# IMI Council tax



## pennine10

Has anyone appealed about the amount of IMI (Council tax) they are paying.
I have a three bedroom town house with a garage in Burgau. In 2010, I was paying 840 Euros. This year I'm being required to pay 1000 Euros, a 16 %
increase. The Camra are saying that my house increased in value.
The multiplication factor also increased from 0.35 to 0.4.
I would be interested to know if anyone has appealed and how they went about it
or any other comments.


----------



## MrBife

pennine10 said:


> Has anyone appealed about the amount of IMI (Council tax) they are paying.
> I have a three bedroom town house with a garage in Burgau. In 2010, I was paying 840 Euros. This year I'm being required to pay 1000 Euros, a 16 %
> increase. The Camra are saying that my house increased in value.
> The multiplication factor also increased from 0.35 to 0.4.
> I would be interested to know if anyone has appealed and how they went about it
> or any other comments.


The multiplication factor you can do nothing about as its set by central government. They do re evaluate the patromonial value of the property from time to time (usually after building works and always after a change of ownership). They write a letter at that time to confirm their assesment of the new value and you have a limited time period in which to register a complaint.

The letter says clearly that unless they hear from you they will assume you are 100% happy with the new valuation, which makes it then very hard to suddenly say you are not at a later date.

If you are a non resident then this letter may have gone to your fiscal rep who may not have forwarded it.

In fairness about 1000 euros a year sounds about right, we pay about the same for a similar spec house.


----------



## pennine10

*Imi*



MrBife said:


> The multiplication factor you can do nothing about as its set by central government. They do re evaluate the patromonial value of the property from time to time (usually after building works and always after a change of ownership). They write a letter at that time to confirm their assesment of the new value and you have a limited time period in which to register a complaint.
> 
> The letter says clearly that unless they hear from you they will assume you are 100% happy with the new valuation, which makes it then very hard to suddenly say you are not at a later date.
> 
> If you are a non resident then this letter may have gone to your fiscal rep who may not have forwarded it.
> 
> In fairness about 1000 euros a year sounds about right, we pay about the same for a similar spec house.


Hi Mr Bife,

Thanks for your reply.
What I find hard to accept is that much larger houses in the immediate area
pay a lot less than I do.
Also in the current climate how can the camra say that my house has increased in value.


----------



## morro

*I.M.I. extension*

I bought my house in 2006 and had 6 years free - a couple of years ago I had an email saying there was a 2 year extension! Now I am concerned that is it automatic or do you have to fill in any forms? I do not want any nasty shocks next april!!


----------



## canoeman

pennine10 said:


> Hi Mr Bife,
> 
> Thanks for your reply.
> What I find hard to accept is that much larger houses in the immediate area
> pay a lot less than I do.
> Also in the current climate how can the camra say that my house has increased in value.

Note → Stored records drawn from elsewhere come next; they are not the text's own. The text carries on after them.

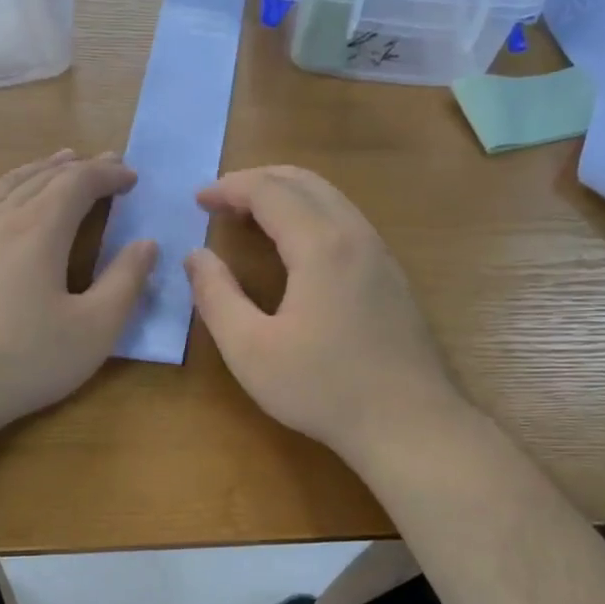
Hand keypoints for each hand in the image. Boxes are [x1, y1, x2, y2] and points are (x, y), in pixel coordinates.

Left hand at [0, 150, 156, 447]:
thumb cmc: (23, 361)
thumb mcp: (93, 330)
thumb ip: (125, 282)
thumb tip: (146, 244)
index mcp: (38, 230)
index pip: (78, 183)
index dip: (108, 174)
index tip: (131, 176)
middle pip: (42, 177)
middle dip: (78, 167)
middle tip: (106, 163)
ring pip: (6, 186)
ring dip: (38, 170)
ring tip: (58, 163)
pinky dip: (0, 190)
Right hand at [185, 166, 462, 466]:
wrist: (408, 423)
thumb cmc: (322, 388)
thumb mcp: (250, 350)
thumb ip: (216, 297)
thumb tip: (196, 257)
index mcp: (321, 245)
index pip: (269, 191)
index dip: (230, 189)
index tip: (198, 201)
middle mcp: (355, 235)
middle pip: (305, 182)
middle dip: (258, 180)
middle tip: (222, 200)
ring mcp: (380, 254)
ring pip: (331, 198)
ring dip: (287, 195)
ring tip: (252, 215)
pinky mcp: (391, 276)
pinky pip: (346, 221)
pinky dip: (311, 214)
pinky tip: (296, 246)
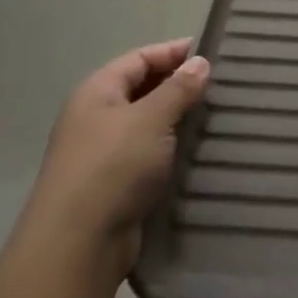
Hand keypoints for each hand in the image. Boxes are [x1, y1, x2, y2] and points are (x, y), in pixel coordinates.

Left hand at [27, 39, 209, 276]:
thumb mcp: (151, 118)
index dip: (173, 52)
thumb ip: (178, 88)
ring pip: (147, 125)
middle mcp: (95, 118)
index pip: (139, 58)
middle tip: (220, 87)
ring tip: (216, 118)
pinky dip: (171, 151)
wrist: (77, 245)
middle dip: (178, 86)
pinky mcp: (113, 186)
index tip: (211, 52)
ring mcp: (102, 154)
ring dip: (177, 120)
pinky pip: (148, 155)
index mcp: (97, 92)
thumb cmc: (113, 167)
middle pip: (142, 89)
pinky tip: (197, 153)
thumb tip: (199, 62)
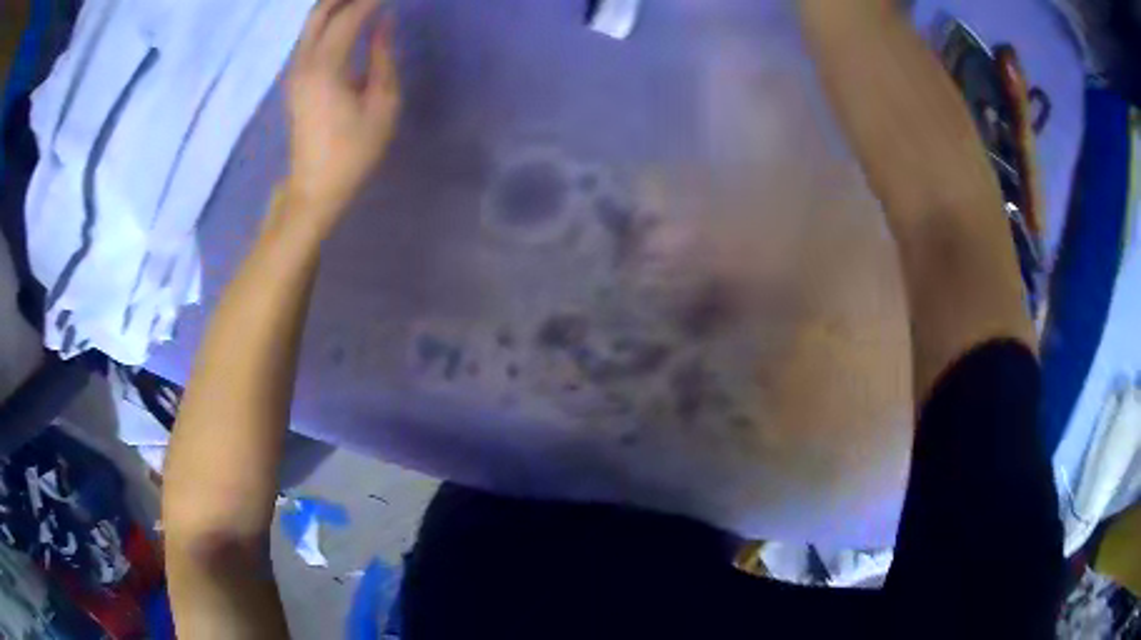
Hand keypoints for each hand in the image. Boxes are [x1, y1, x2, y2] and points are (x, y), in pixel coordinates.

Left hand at [285, 0, 400, 232]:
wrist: (315, 187)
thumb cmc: (354, 151)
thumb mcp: (382, 104)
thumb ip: (382, 56)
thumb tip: (383, 23)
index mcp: (325, 68)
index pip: (347, 17)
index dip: (370, 0)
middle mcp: (303, 63)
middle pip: (319, 13)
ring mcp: (294, 71)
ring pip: (311, 23)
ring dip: (335, 6)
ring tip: (361, 3)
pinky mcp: (294, 80)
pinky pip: (309, 37)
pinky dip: (327, 21)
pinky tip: (345, 20)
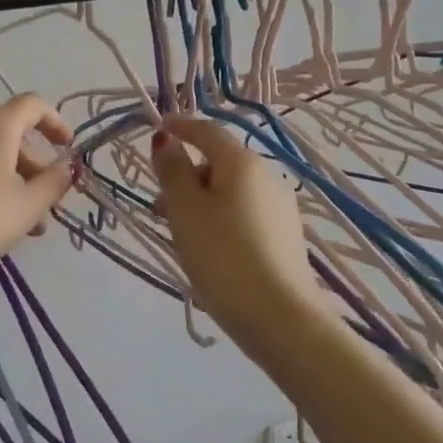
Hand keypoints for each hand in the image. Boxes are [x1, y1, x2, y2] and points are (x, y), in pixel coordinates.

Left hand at [0, 94, 75, 284]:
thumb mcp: (27, 207)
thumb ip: (54, 182)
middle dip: (31, 167)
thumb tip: (67, 166)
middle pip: (8, 134)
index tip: (66, 148)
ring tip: (15, 222)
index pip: (33, 106)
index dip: (55, 123)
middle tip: (42, 206)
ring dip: (6, 179)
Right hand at [150, 114, 318, 348]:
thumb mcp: (185, 210)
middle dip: (187, 175)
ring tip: (180, 232)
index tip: (157, 128)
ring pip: (231, 191)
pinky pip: (244, 213)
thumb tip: (166, 139)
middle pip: (219, 162)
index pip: (207, 131)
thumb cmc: (222, 255)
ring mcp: (280, 207)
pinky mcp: (285, 235)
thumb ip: (172, 171)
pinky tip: (209, 247)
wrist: (278, 315)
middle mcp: (267, 176)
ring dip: (202, 200)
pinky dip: (220, 217)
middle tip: (159, 205)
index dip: (179, 127)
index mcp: (242, 163)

Could be they've not been sold recently and although bigger might well not have the amenities that you have.
Although we all refer to IMI as rates they are a Government tax administered by the Financas department, not Camra.
There are a lot of factors that affect IMI value, in your paperwork you should have a IMI document from Financas that shows, ownership, article numbers, address, neighbours, floors, areas, detached, garage, pool, c/h etc.

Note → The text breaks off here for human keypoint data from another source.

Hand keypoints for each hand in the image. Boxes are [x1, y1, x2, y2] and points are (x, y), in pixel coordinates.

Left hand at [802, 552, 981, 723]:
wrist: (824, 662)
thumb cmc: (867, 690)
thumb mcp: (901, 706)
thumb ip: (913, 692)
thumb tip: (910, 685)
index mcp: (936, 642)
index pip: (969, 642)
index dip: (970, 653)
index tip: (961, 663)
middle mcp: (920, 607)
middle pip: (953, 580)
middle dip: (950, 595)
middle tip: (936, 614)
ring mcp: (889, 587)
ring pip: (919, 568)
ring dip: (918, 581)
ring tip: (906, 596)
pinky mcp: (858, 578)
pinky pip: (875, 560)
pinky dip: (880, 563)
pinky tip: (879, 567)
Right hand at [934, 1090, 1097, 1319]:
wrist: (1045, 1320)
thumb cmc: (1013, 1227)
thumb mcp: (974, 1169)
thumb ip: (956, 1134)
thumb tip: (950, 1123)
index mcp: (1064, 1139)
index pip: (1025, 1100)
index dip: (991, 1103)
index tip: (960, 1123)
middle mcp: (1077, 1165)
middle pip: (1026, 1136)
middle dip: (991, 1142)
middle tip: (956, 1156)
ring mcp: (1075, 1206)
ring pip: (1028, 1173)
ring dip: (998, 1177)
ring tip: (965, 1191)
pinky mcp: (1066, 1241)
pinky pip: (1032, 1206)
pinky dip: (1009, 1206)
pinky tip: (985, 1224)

The IMI value is based on these factors and has nothing to do with it's market value. As Mr Bife said if you didn't appeal when the assessment was done, you can't do much about it, unless the information they've based valuation is wrong, then you might have a chance. 
So you need to find or get a copy from Financas so you can check information.

patromonial value


----------



## MrBife

morro said:


> I bought my house in 2006 and had 6 years free - a couple of years ago I had an email saying there was a 2 year extension! Now I am concerned that is it automatic or do you have to fill in any forms? I do not want any nasty shocks next april!!


Not heard before of anyone in Portugal getting an email from Financas (but maybe you are in Spain as it says in your profile - maybe they do there??).

If you are in Portugal then login to the Financas website and check the exact fiscal status for your property. (You need to apply for a password to be sent by post).

http://www.portaldasfinancas.gov.pt/pt/home.action


----------



## morro

*I.m.i.*



MrBife said:


> Not heard before of anyone in Portugal getting an email from Financas (but maybe you are in Spain as it says in your profile - maybe they do there??).
> 
> If you are in Portugal then login to the Financas website and check the exact fiscal status for your property. (You need to apply for a password to be sent by post).
> 
> Portal das Finanças


Thanks I will do that - I live in Portugal and I do get emails from the Financas!


----------